A month after replacing the lead website contractor following the botched Obamacare rollout,
The New York Times reports that the Obama administration will continue its working relationship with the company, CGI.
Despite last month’s decision to award worldwide contractor Accenture $91 million for a one-year contract, the government and CGI are expected this week to ink a deal to keep 58 of 189 CGI employees on the job until the end of March, according to The Times, which cited an unidentified source familiar with the procurement process. Three dozen CGI staffers may stay on through April.
In October,
Bloomberg reported that between March 2010, when the president signed the Affordable Care Act into law, and September 2013, CGI Federal had been awarded $422 million.
The turnabout comes after eight federal health officials wrote a memo warning that the federal Centers for Medicare and Medicaid Services website "urgently needed repairs," and blamed CGI for the problems, saying the company had failed to deliver software and services needed to store enrollment data, calculate subsidies, pay insurers, and perform other essential tasks.
The Washington Post reported last month that the government replaced CGI because it had not "been effective enough in fixing the intricate computer system underpinning the federal website."

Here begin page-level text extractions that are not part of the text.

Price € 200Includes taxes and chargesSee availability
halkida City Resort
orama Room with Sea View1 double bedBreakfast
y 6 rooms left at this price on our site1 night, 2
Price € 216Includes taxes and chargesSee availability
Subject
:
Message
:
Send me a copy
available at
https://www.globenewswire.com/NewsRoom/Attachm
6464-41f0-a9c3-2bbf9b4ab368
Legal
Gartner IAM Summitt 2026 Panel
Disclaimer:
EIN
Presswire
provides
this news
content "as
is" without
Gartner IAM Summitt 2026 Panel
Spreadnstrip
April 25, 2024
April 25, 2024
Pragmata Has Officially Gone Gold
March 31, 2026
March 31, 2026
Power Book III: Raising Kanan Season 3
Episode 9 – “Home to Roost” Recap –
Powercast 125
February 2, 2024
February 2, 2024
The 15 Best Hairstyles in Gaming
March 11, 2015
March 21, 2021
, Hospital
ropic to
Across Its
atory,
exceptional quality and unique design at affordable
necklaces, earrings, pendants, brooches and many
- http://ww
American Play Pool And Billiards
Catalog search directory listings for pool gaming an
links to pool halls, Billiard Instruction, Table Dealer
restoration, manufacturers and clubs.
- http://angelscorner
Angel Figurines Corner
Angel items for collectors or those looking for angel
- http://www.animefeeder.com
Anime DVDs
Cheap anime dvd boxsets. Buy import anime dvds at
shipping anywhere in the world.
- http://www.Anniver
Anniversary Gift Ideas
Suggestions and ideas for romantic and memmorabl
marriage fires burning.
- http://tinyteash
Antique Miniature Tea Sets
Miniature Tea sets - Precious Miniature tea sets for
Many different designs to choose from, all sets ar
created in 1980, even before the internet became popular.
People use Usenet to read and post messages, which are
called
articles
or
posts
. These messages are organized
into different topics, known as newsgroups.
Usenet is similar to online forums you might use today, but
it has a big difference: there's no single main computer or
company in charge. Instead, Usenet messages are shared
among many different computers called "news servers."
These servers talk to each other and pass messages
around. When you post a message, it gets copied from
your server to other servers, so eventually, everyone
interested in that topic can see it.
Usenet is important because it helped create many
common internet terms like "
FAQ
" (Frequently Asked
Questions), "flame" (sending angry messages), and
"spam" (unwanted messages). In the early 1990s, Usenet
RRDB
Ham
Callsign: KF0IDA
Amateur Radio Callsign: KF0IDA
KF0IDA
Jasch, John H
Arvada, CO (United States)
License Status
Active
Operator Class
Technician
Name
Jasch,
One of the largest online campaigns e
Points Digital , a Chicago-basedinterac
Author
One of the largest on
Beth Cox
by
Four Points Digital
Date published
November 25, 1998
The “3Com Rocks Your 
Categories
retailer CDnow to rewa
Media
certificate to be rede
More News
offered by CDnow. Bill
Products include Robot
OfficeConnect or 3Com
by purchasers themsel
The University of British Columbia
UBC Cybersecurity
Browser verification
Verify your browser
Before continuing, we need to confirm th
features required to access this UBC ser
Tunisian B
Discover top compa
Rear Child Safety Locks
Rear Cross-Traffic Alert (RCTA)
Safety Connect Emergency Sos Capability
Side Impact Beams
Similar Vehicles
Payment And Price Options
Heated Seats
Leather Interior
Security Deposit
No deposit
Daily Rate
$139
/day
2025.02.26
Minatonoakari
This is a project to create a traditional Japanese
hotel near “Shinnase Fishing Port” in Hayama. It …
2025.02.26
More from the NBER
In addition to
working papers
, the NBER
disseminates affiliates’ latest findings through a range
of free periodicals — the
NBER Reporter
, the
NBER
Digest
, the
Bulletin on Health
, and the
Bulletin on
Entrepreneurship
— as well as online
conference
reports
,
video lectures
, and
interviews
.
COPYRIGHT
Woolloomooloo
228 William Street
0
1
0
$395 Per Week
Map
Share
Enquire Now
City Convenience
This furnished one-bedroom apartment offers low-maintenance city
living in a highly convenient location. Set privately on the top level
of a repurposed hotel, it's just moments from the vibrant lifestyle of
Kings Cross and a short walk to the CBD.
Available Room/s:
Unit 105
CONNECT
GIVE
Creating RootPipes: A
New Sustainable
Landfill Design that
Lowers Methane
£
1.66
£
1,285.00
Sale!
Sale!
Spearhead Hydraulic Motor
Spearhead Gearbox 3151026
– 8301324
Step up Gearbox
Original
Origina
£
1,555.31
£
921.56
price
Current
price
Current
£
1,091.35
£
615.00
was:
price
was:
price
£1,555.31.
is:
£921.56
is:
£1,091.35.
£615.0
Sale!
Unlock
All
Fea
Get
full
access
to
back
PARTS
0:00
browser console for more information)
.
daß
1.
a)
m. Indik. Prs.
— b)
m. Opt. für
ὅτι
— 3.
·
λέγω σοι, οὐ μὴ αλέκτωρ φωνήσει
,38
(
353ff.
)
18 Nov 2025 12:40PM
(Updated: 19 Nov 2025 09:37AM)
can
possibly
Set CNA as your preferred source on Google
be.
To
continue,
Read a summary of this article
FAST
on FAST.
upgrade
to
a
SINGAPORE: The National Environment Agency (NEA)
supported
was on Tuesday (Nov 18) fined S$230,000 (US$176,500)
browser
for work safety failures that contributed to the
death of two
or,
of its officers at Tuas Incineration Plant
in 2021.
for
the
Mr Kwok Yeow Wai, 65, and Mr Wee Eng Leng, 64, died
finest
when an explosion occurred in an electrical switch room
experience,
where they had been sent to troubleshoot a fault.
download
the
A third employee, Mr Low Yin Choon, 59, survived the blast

A CGI spokeswoman told The Times that the company is committed to the project and stands "ready to contribute our expertise as needed."
Despite assurances by a CGI official in September that the site would be fully functional for the Oct. 1 launch, "the site failed to load, returned countless error messages, and generally thwarted the attempts of millions of users to create accounts, shop for coverage or enroll," according to a
Reuters report.
The glitches stirred nationwide controversy and resulted in harsh criticism for the Obamacare healthcare reform law.
A March 31 enrollment deadline for the Affordable Care Act looms, adding additional pressure on Accenture, now the lead contractor. The Times reports that the HealthCare.gov site is still not performing certain functions, such as"providing a 'special enrollment period' to consumers who become newly eligible or ineligible for federal subsidies because of a change in income."